■ ABOUT THIS EXERCISE
Every line from the one bearing "VOLVER A NOTICIAS" through the last line of the records below is to be output exactly, and no other line; leave out the pictures.

(Data records)
——

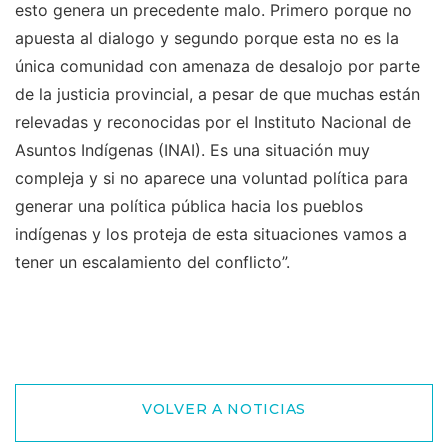
esto genera un precedente malo. Primero porque no
apuesta al dialogo y segundo porque esta no es la
única comunidad con amenaza de desalojo por parte
de la justicia provincial, a pesar de que muchas están
relevadas y reconocidas por el Instituto Nacional de
Asuntos Indígenas (INAI). Es una situación muy
compleja y si no aparece una voluntad política para
generar una política pública hacia los pueblos
indígenas y los proteja de esta situaciones vamos a
tener un escalamiento del conflicto”.
VOLVER A NOTICIAS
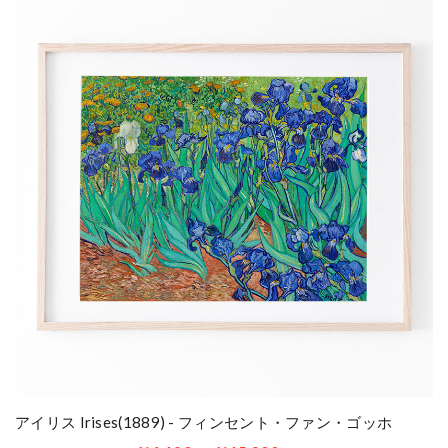
アイリス Irises(1889) - フィンセント・ファン・ゴッホ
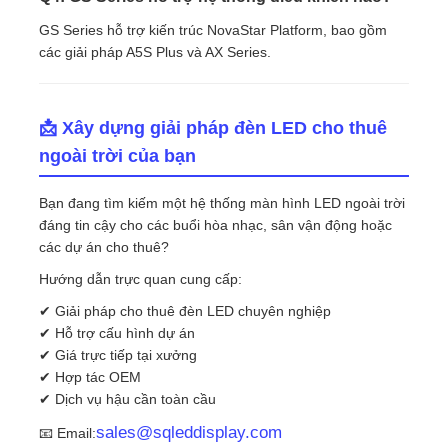
GS Series hỗ trợ kiến ​​trúc NovaStar Platform, bao gồm
các giải pháp A5S Plus và AX Series.
📩 Xây dựng giải pháp đèn LED cho thuê
ngoài trời của bạn
Bạn đang tìm kiếm một hệ thống màn hình LED ngoài trời
đáng tin cậy cho các buổi hòa nhạc, sân vận động hoặc
các dự án cho thuê?
Hướng dẫn trực quan cung cấp:
✔ Giải pháp cho thuê đèn LED chuyên nghiệp
✔ Hỗ trợ cấu hình dự án
✔ Giá trực tiếp tại xưởng
✔ Hợp tác OEM
✔ Dịch vụ hậu cần toàn cầu
sales@sqleddisplay.com
📧 Email:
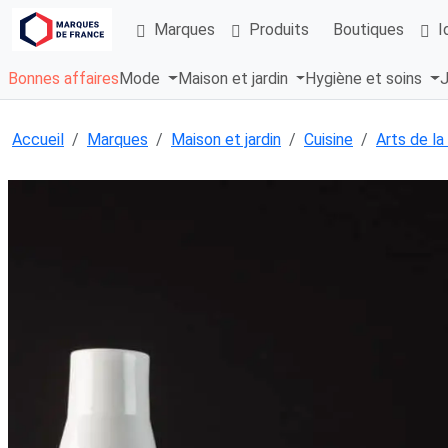
Marques
Produits
Boutiques
I
Bonnes affaires
Mode
Maison et jardin
Hygiène et soins
J
Accueil
Marques
Maison et jardin
Cuisine
Arts de la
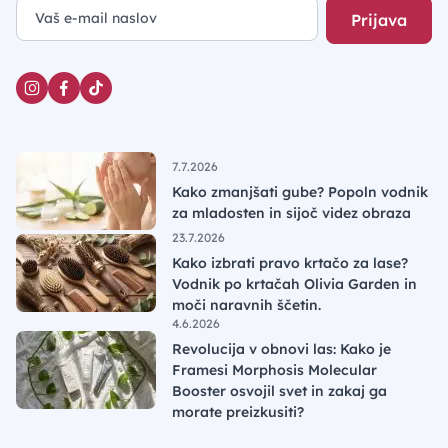
Prijava
7.7.2026
Kako zmanjšati gube? Popoln vodnik
za mladosten in sijoč videz obraza
23.7.2026
Kako izbrati pravo krtačo za lase?
Vodnik po krtačah Olivia Garden in
moči naravnih ščetin.
4.6.2026
Revolucija v obnovi las: Kako je
Framesi Morphosis Molecular
Booster osvojil svet in zakaj ga
morate preizkusiti?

——

■ OUTPUT OF THE TASK
VOLVER A NOTICIAS
アイリス Irises(1889) - フィンセント・ファン・ゴッホ
GS Series hỗ trợ kiến ​​trúc NovaStar Platform, bao gồm
các giải pháp A5S Plus và AX Series.
📩 Xây dựng giải pháp đèn LED cho thuê
ngoài trời của bạn
Bạn đang tìm kiếm một hệ thống màn hình LED ngoài trời
đáng tin cậy cho các buổi hòa nhạc, sân vận động hoặc
các dự án cho thuê?
Hướng dẫn trực quan cung cấp:
✔ Giải pháp cho thuê đèn LED chuyên nghiệp
✔ Hỗ trợ cấu hình dự án
✔ Giá trực tiếp tại xưởng
✔ Hợp tác OEM
✔ Dịch vụ hậu cần toàn cầu
sales@sqleddisplay.com
📧 Email:
Marques
Produits
Boutiques
I
Bonnes affaires
Mode
Maison et jardin
Hygiène et soins
J
Accueil
Marques
Maison et jardin
Cuisine
Arts de la
Prijava
7.7.2026
Kako zmanjšati gube? Popoln vodnik
za mladosten in sijoč videz obraza
23.7.2026
Kako izbrati pravo krtačo za lase?
Vodnik po krtačah Olivia Garden in
moči naravnih ščetin.
4.6.2026
Revolucija v obnovi las: Kako je
Framesi Morphosis Molecular
Booster osvojil svet in zakaj ga
morate preizkusiti?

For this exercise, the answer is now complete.